“Gobernar no es pontificar desde una tribuna,”
Gustavo Petro es un líder político cuya trayectoria ha estado marcada por la controversia, la ambición desmedida y la promesa de un país transformado. Desde su juventud, cuando militó en el M-19, hasta su ascenso a la presidencia, ha encarnado el arquetipo del reformista obsesionado con la utopía. Pero la política no es el terreno de los sueños inalcanzables sino de la administración de lo posible, una lección que Petro, hasta ahora, se ha mostrado incapaz de aprender.
Su llegada al poder significó la esperanza de un cambio estructural, de una nueva Colombia edificada sobre los cimientos de la justicia social y la equidad. Sin embargo, pronto quedó claro que su discurso encendido, tan atractivo en campaña, se desmoronaba ante el peso de la realidad.

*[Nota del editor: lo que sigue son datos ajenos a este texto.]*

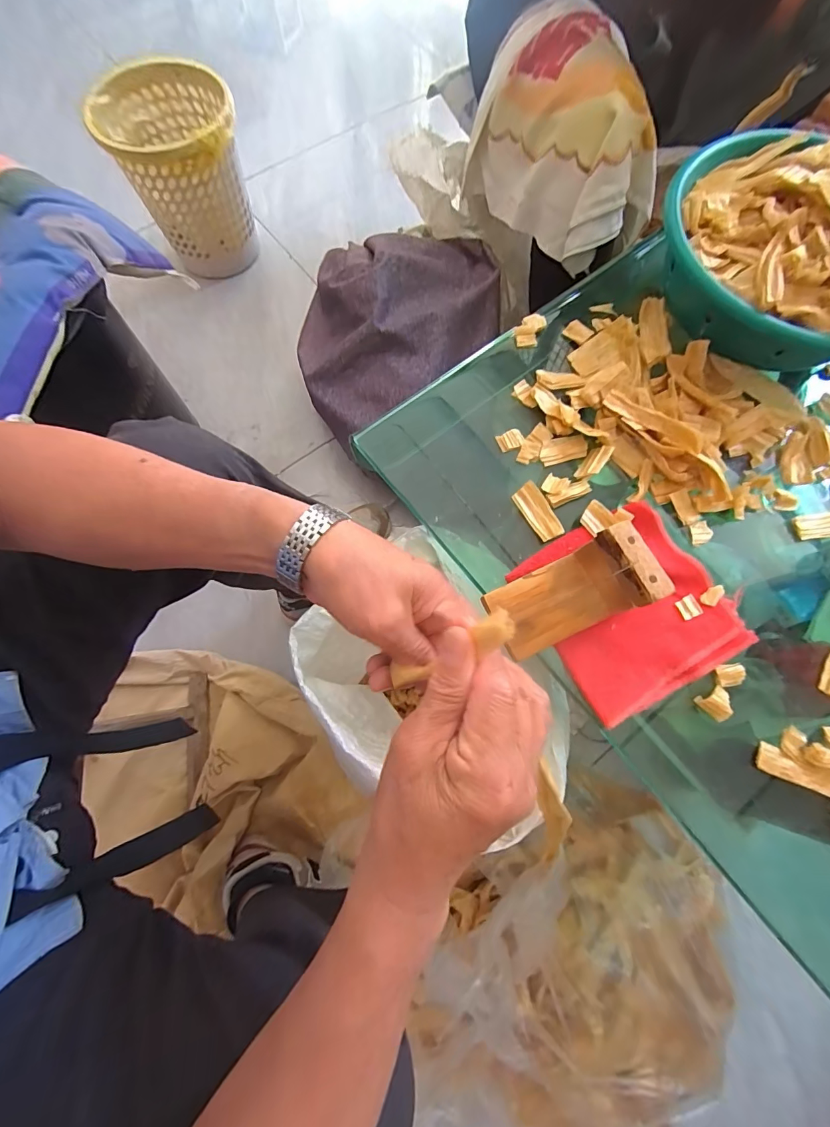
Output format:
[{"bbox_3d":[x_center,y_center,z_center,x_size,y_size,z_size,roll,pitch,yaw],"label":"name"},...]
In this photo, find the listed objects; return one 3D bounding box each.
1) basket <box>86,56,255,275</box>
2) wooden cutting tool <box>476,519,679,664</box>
[{"bbox_3d":[-0.473,-0.804,0.905,0.250,0.275,0.258,-19,75,-6],"label":"basket"},{"bbox_3d":[0.117,0.024,0.323,0.106,0.079,0.065,-24,75,-7],"label":"wooden cutting tool"}]

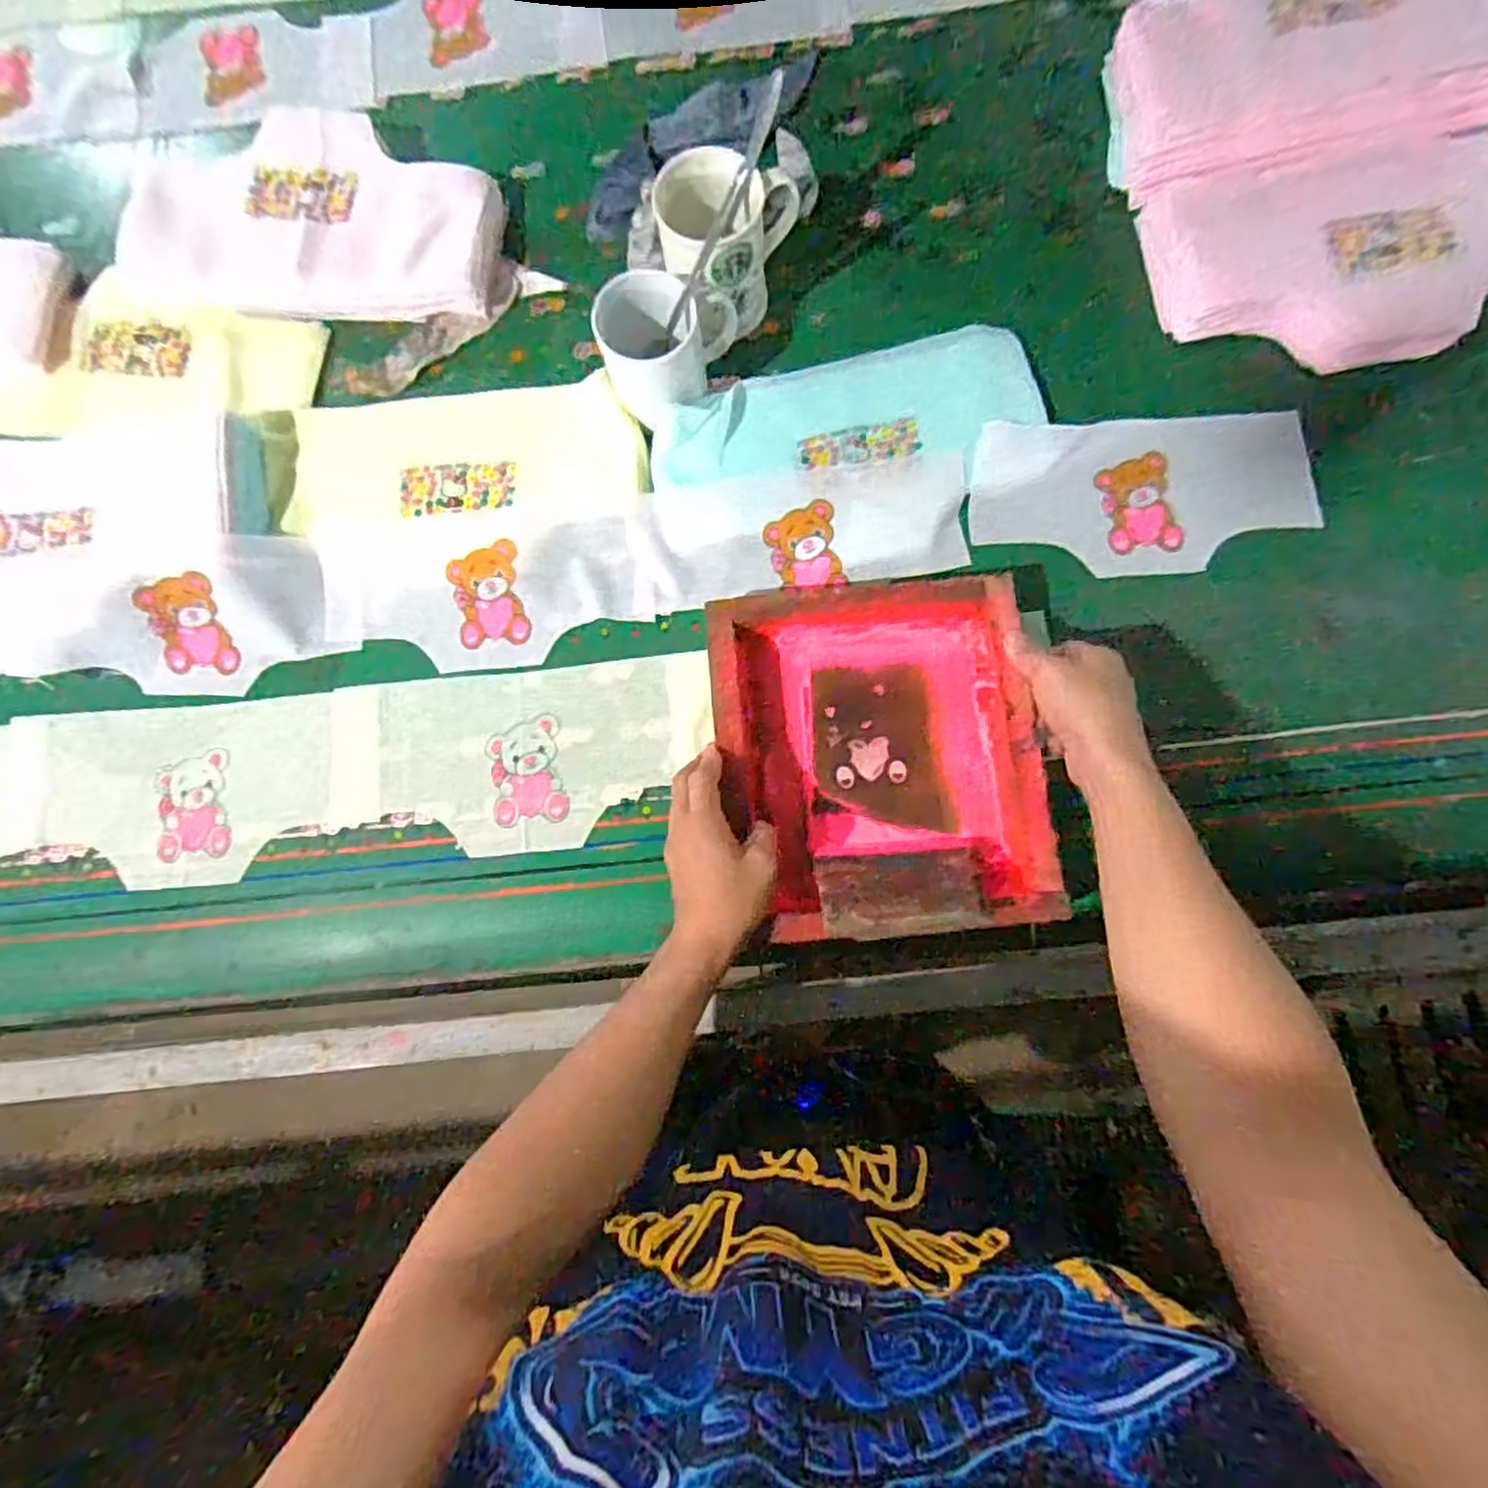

Gobernar no es pontificar desde una tribuna, sino tomar decisiones concretas, administrar los recursos del Estado y construir consensos con actores diversos. Petro, en cambio, se ha aferrado a su propia narrativa, incapaz de aceptar que la voluntad no es suficiente para transformar un país donde los problemas no se solucionan con discursos.
Las grandes reformas que propuso fueron presentadas con la misma grandilocuencia que ha caracterizado su carrera política. Paz, Salud, pensiones, educación, todas concebidas como revoluciones totales, sin espacio para ajustes progresivos ni negociaciones pragmáticas. Pero el reformador sin paciencia se convierte en el arquitecto del estancamiento. Sin mayorías en el Congreso, sin estrategia para convencer a sus adversarios y sin voluntad de ceder en lo necesario, su proyecto de gobierno ha quedado atrapado en el laberinto de su propia inflexibilidad. Su visión del cambio no admite matices: o se cumple en su totalidad, o se descarta como una traición a sus ideales.
El discurso de Petro ha oscilado entre el mesianismo y la confrontación. Se presenta como el único capaz de rescatar a Colombia de sus males históricos, mientras señala a quienes no comparten su visión como enemigos de la nación. Pero gobernar exige construir puentes, no dinamitar los caminos. La polarización que fomenta le ha cerrado puertas, debilitando su margen de maniobra y aislándolo de sectores que podrían haber sido aliados en su intento de transformación.
Sin embargo, el mayor obstáculo de Petro no ha sido la oposición ni las élites tradicionales, sino su propia incapacidad para gestionar el Estado. Un gobierno no se administra con consignas, sino con técnica, planificación y resultados. La improvisación ha sido el sello de su administración, donde las crisis son recurrentes y las soluciones, inexistentes. Prometió un país renovado, pero ha entregado una administración errática, llena de giros bruscos y decisiones incoherentes. Su obsesión por lo absoluto lo ha llevado a despreciar lo alcanzable, condenando a su gobierno al mismo destino de todos los que han confundido la política con la utopía: el fracaso.
Gustavo Petro pasará a la historia como un presidente que quiso cambiarlo todo y terminó cambiando nada. Su legado no será el de un reformador exitoso, sino el de un líder atrapado en sus propias ilusiones, incapaz de comprender que el verdadero poder no está en la retórica, sino en la capacidad de convertir las palabras en hechos. Al final, su gobierno será recordado como un sueño incumplido, otra promesa grandiosa que la realidad terminó por devorar.